Prize 5 Upper limb day case arthroplasty – Developing a pathway
Mark McMullan, David Cloke
Northumbria NHS Foundation Trust , Newcastle upon Tyne, United Kingdom
Introduction: There is a drive towards shortening length of stay for elective surgery. Whilst reducing hospital costs and bed pressures, it improves patient satisfaction and has proven possible in lower limb arthroplasty. A retrospective audit of upper limb arthroplasty (approx. 150 cases) showed a mean length of stay of 2.9 days.
Our aim was to develop and introduce a pathway for upper limb arthroplasty day-cases in our trust.
Methods: A clearly defined pathway was devised in collaboration with a multidisciplinary team. This involved identifying suitable patients and educating them in the process. Anaesthetic, physiotherapy and occupational therapy evaluation were carried out to identify obstacles to discharge. Patients were placed first on morning lists and planned for regional analgesia, with a general anaesthetic or sedation. Ward contact details were given on discharge along with pain diaries and rescue analgesia.

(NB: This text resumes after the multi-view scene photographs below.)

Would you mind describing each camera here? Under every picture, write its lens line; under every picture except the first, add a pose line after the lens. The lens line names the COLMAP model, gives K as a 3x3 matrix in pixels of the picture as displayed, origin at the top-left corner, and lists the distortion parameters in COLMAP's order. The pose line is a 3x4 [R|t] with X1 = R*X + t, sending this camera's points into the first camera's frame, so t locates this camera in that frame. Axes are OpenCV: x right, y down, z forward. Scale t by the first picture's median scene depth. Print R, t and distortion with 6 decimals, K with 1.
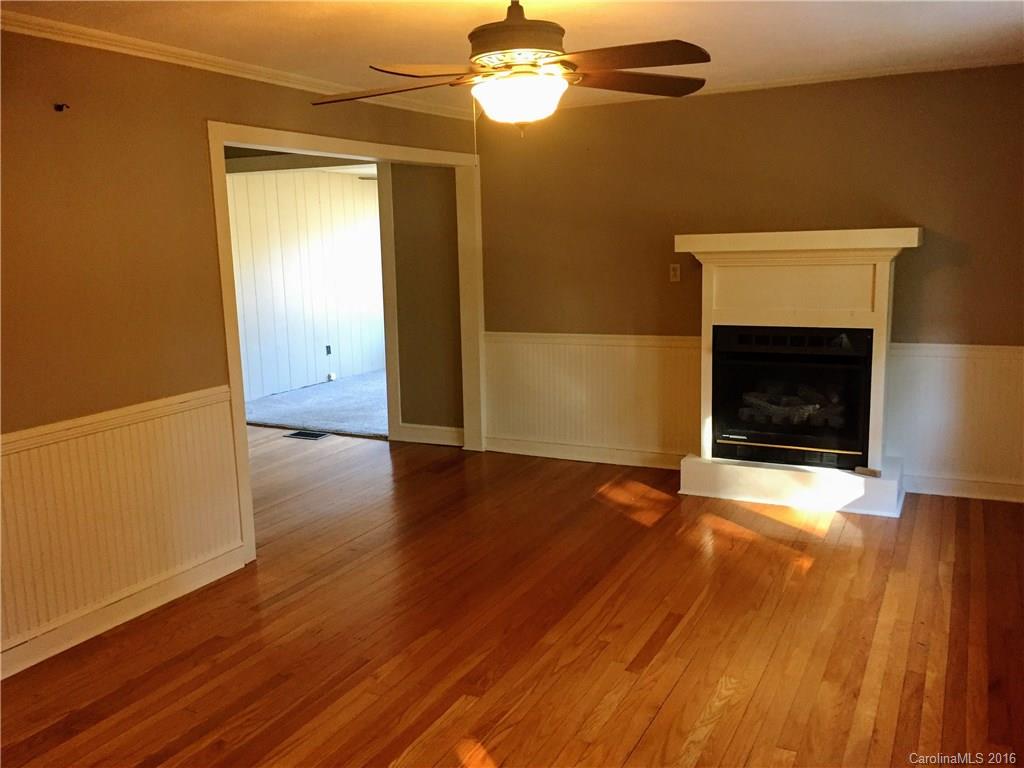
lens RADIAL K [[873.5, 0, 516.6], [0, 873.5, 384.6], [0, 0, 1]] dist [0.075943, -0.114597]
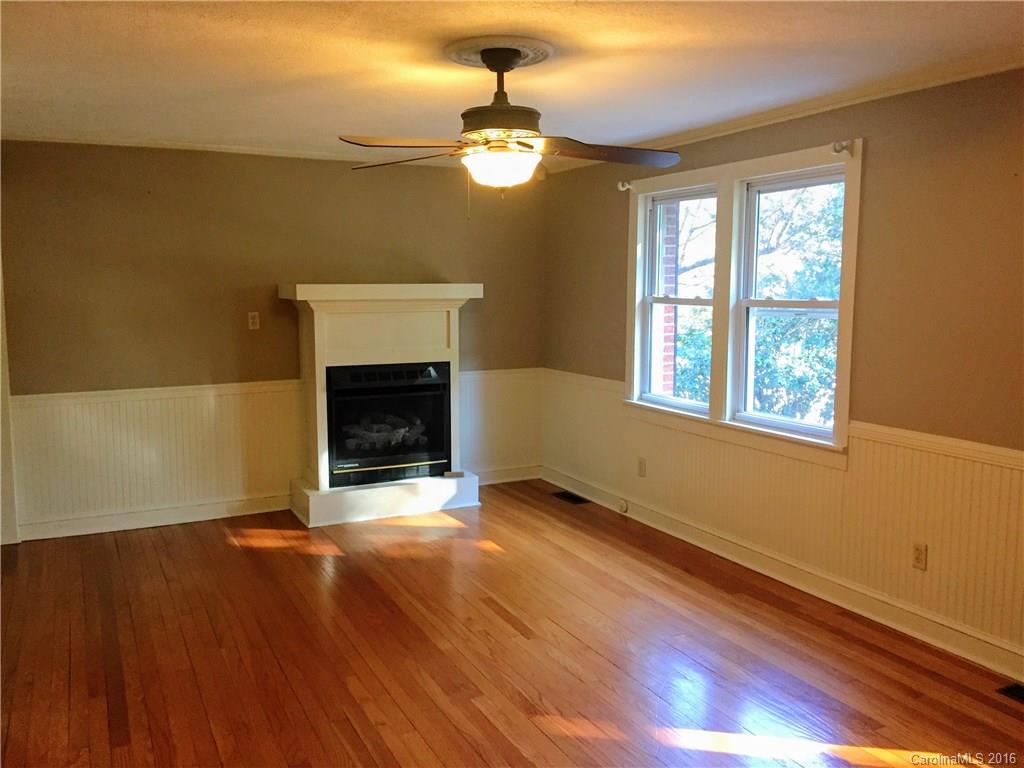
lens RADIAL K [[873.5, 0, 516.6], [0, 873.5, 384.6], [0, 0, 1]] dist [0.075943, -0.114597]
pose [[0.590718, -0.070342, 0.803806, -0.540560], [0.122404, 0.992475, -0.003102, -0.013732], [-0.797540, 0.100222, 0.594883, 0.168041]]
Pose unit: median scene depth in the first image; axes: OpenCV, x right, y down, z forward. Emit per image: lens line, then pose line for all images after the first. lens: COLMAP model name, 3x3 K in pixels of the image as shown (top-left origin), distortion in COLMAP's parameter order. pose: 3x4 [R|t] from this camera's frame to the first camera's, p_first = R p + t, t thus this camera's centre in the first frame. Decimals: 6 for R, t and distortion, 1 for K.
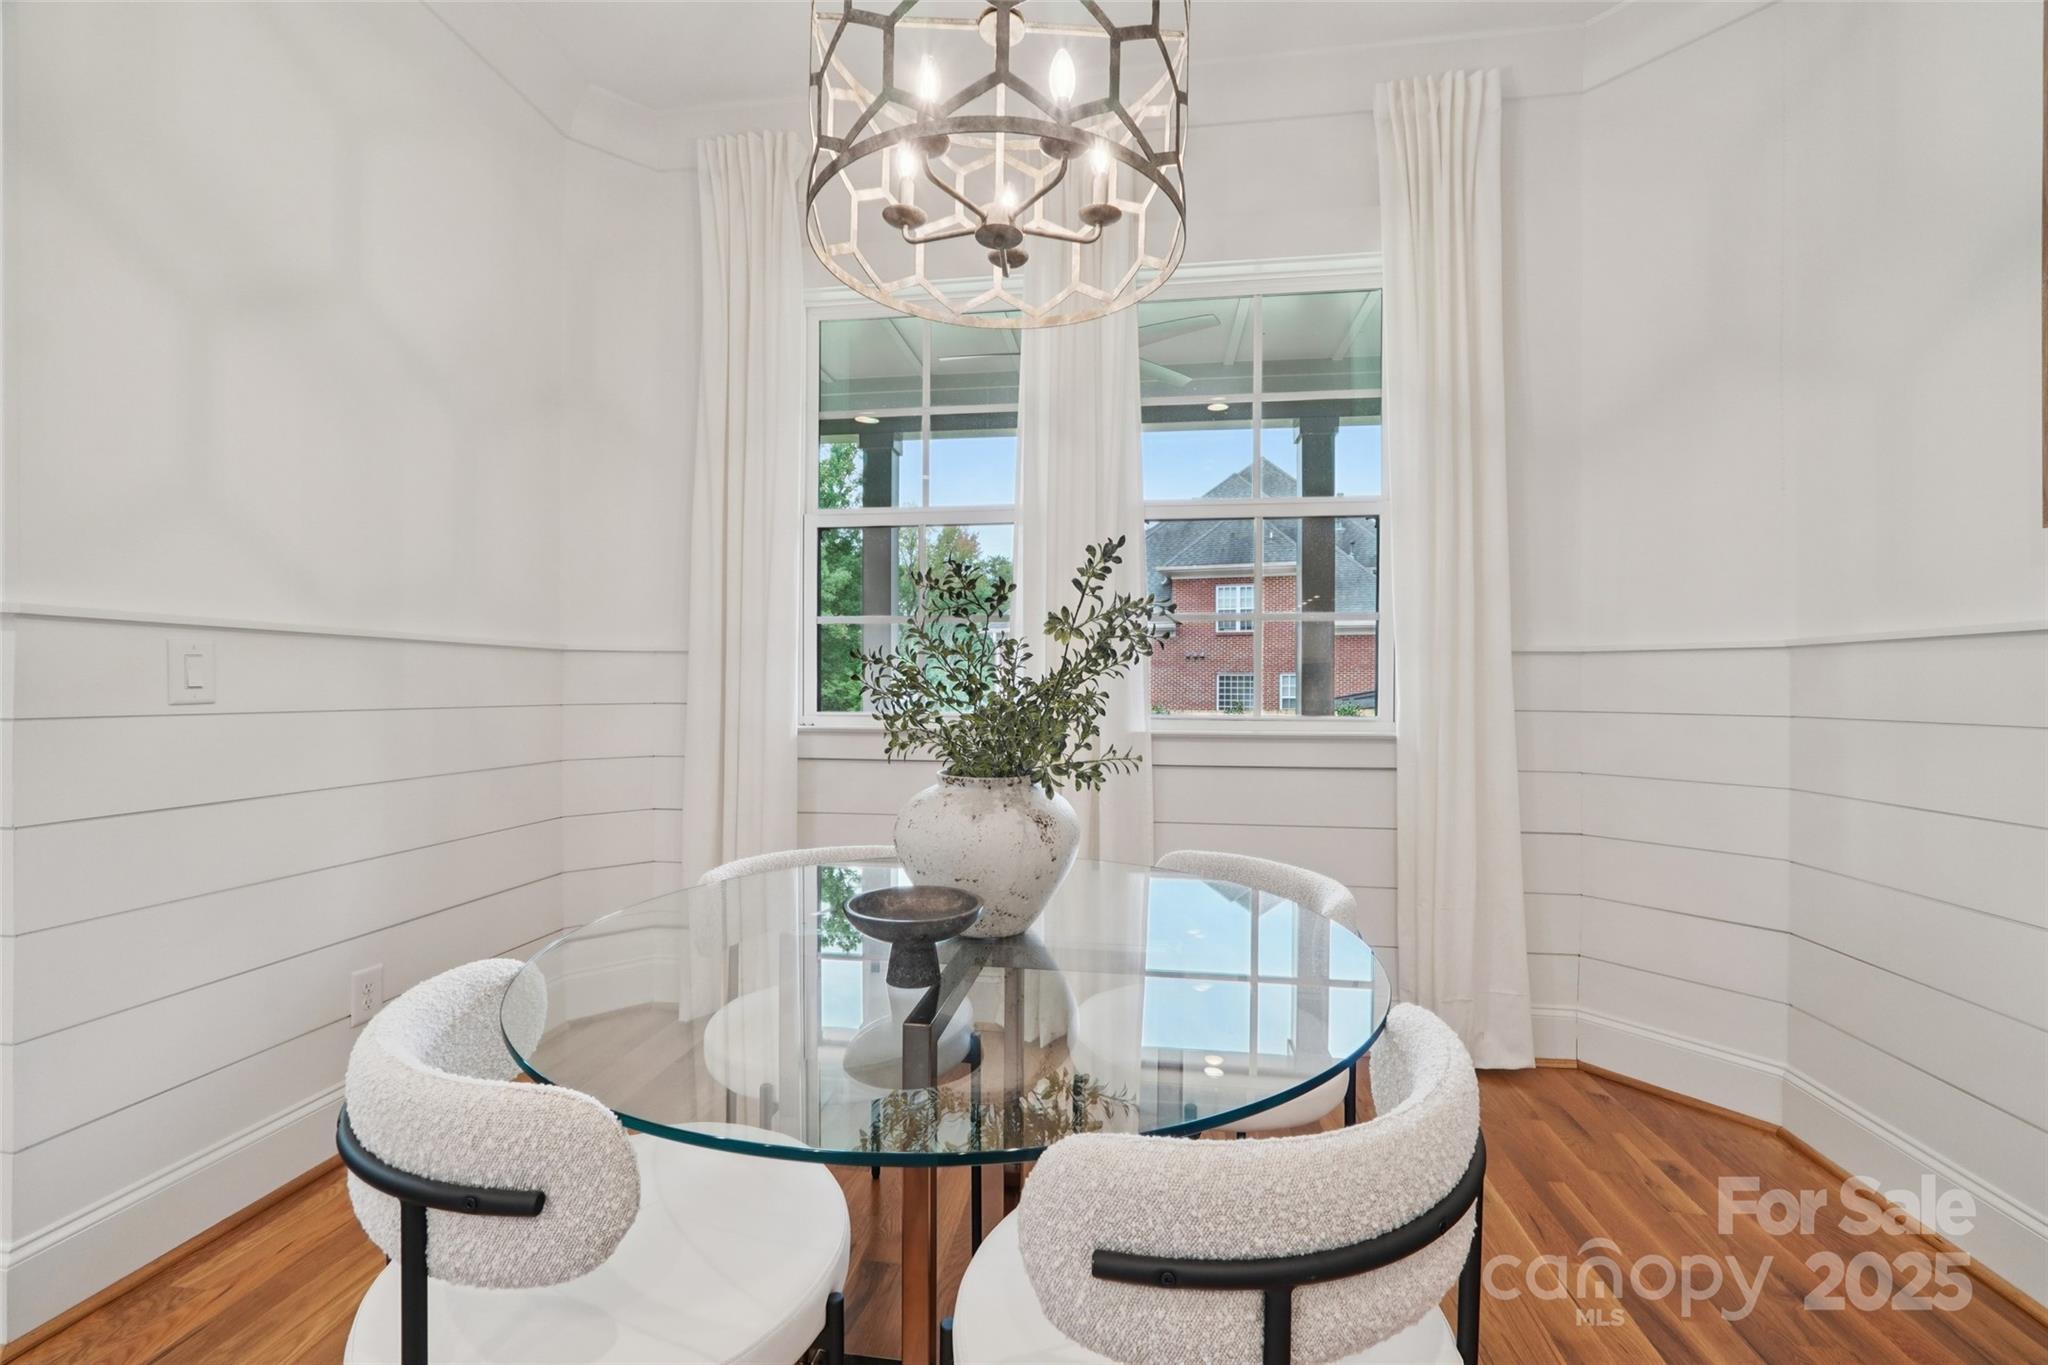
lens RADIAL K [[868.0, 0, 1022.9], [0, 868.0, 680.2], [0, 0, 1]] dist [-0.018024, 0.007490]
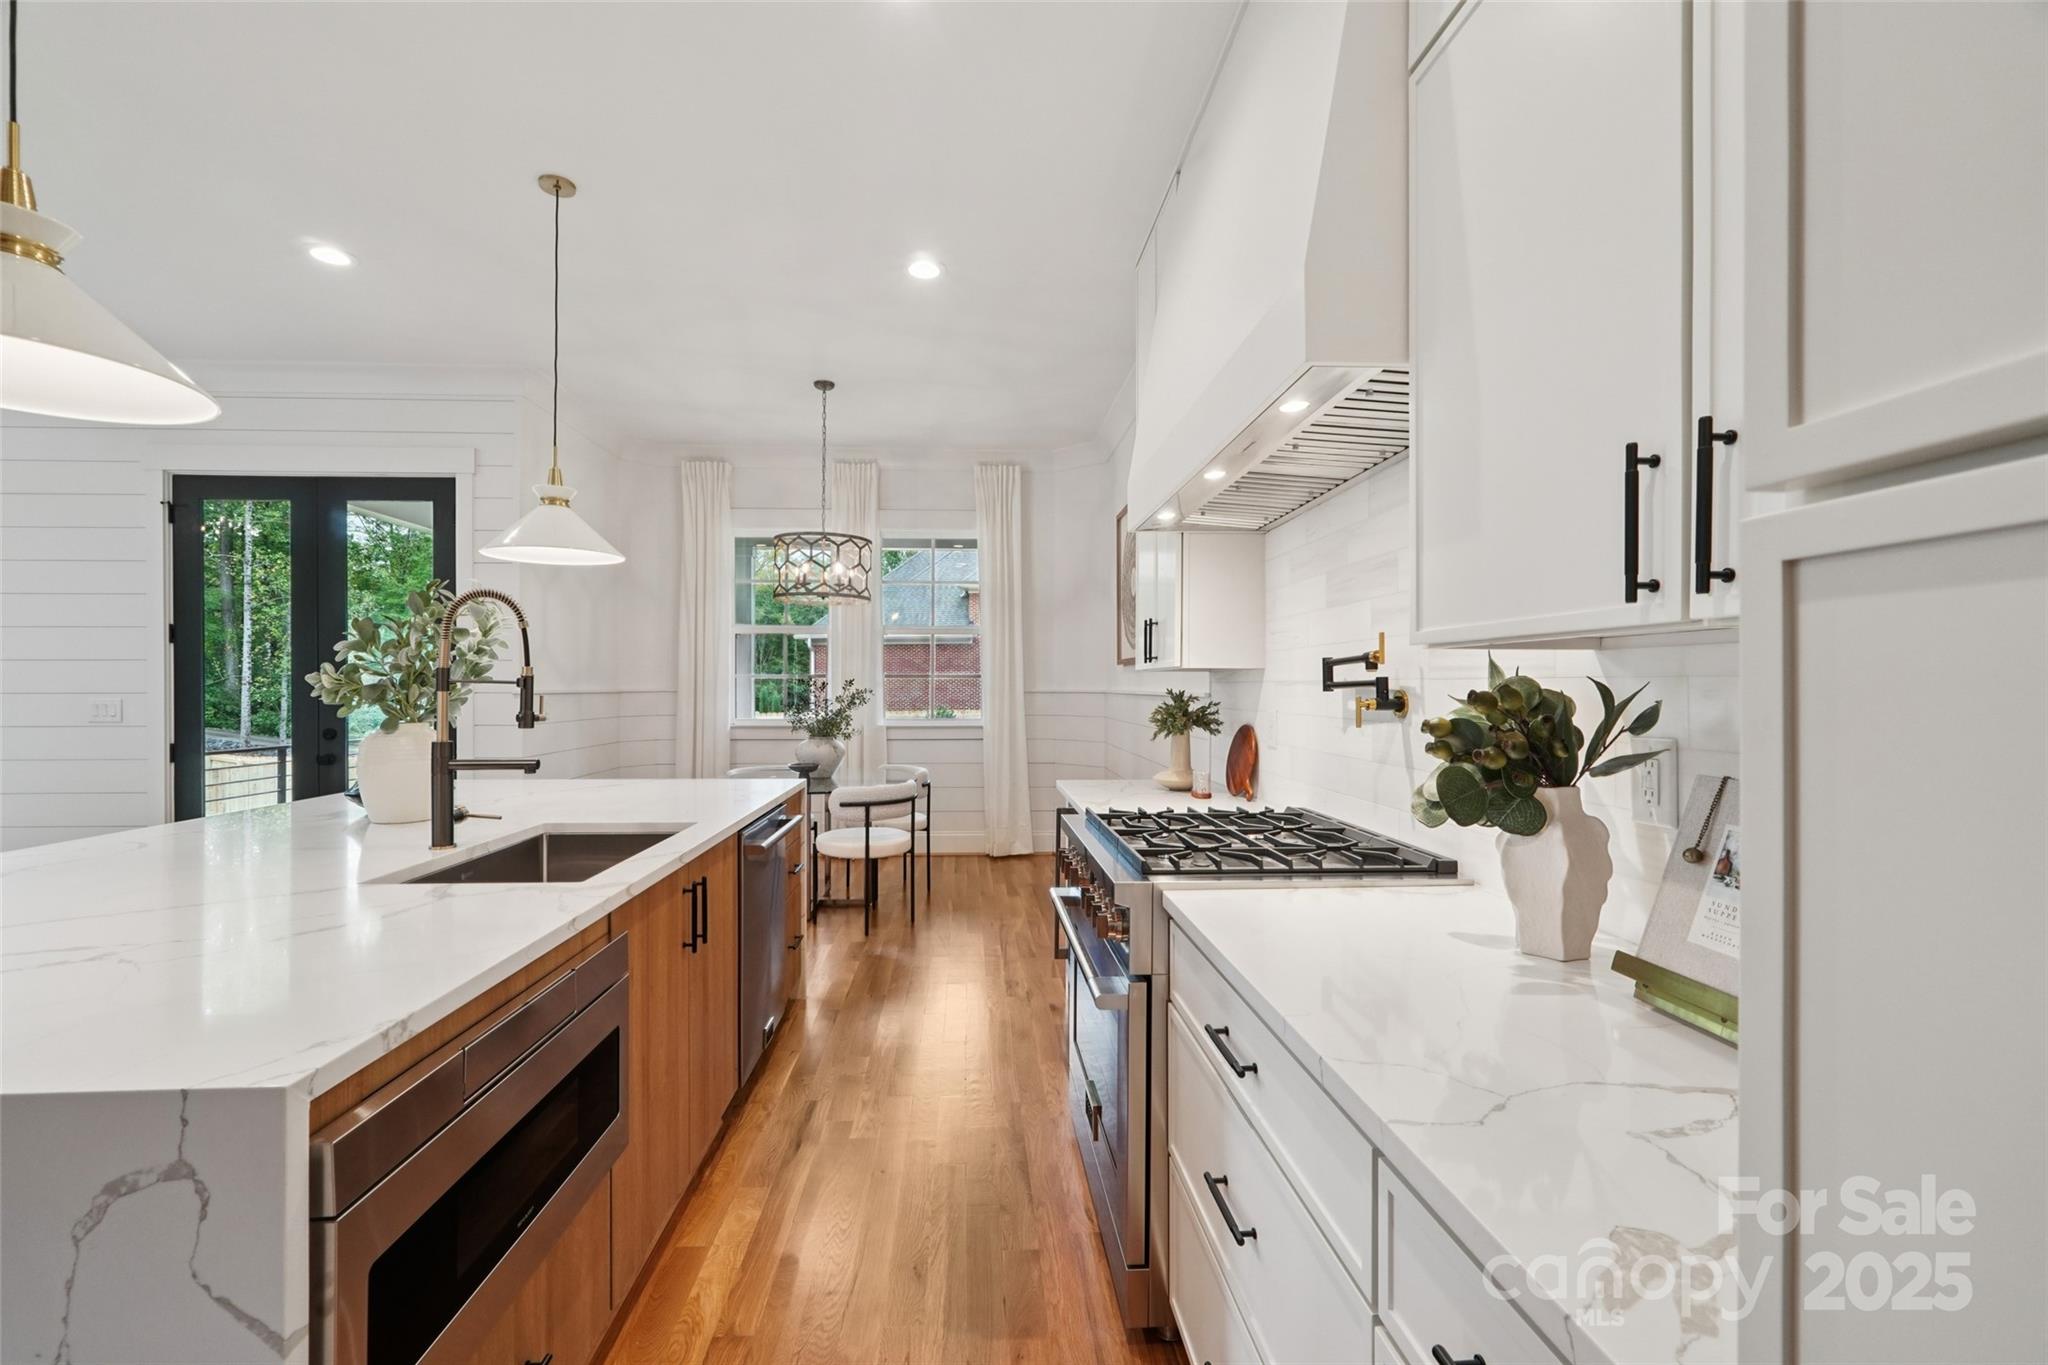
lens RADIAL K [[868.0, 0, 1022.9], [0, 868.0, 680.2], [0, 0, 1]] dist [-0.018024, 0.007490]
pose [[0.978037, -0.002030, 0.208423, 0.034097], [0.000824, 0.999982, 0.005876, -0.153621], [-0.208431, -0.005575, 0.978021, -2.788089]]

Results: Of 21 suitable cases since introduction of the pathway, 16 successful day-cases have been managed across two sites within the trust. Failed discharges were on one of the two sites. Patient feedback is positive and we have had no readmissions or complications relating to early discharge. The success of our pathway on mainly one site suggests logistical issues and lack of engagement in the pathway may be a factor.
Conclusion: Day-case arthroplasty may be beneficial and is possible, but patient selection and education of all team members is key. We hope the formation of a clear pathway and multidisciplinary collaboration has potential to establish this as standard practice in the trust.
Prize 6 Total Ankle Replacement – Walking the Path to Day Case Surgery
Benjamin Drake, Michael Blundell, Bruce Gibson, Rajesh Kakwani, David Townshend
Northumbria Healthcare NHS Foundation Trust, North Tyneside, United Kingdom
Introduction: Day Case Surgery is a priority within the National Health Service and has been shown to provide beneficial outcomes for patients and hospitals. We report our experience developing a Day Case Programme for Total Ankle Replacement (TAR).
Methods: Prior to the introduction of a Day Case Programme, average length of stay following TAR in our unit was 3.5 days. Stakeholders were consulted about ways in which same day discharge could be facilitated. Patients’ post-operative pain charts were reviewed prior to the introduction of this programme. Inclusion criteria included non-complex surgery, friend or relative support and pre-operative walking-aid assessment. An enhanced recovery protocol included long-acting popliteal block and dexamethasone. Patients were discharged with opiate analgesia and written pain instructions. Patients were asked to complete a pain and satisfaction questionnaire. Patient Reported Outcome Measures (PROMs) were recorded.
Results: From September 2017 to April 2019 21 of 70 patients underwent TAR as a Day Case. Mean age was 67 years (43–85 years). Complications included one superficial infection and one readmission on day three with urinary retention. No patients reported post-operative nausea or vomiting, half did not use Oramorph at home. Average Visual Analogue Score for pain was 21 on day one and day three post-operatively. PROMs at 12 months showed a trend improvement compared to standard inpatient care.
Conclusions: Early results suggest that Day Case Total Ankle Replacements are safe. Appropriate patient selection is necessary. Day Case Surgery relies on support and communication between multiple teams to organise and run effectively.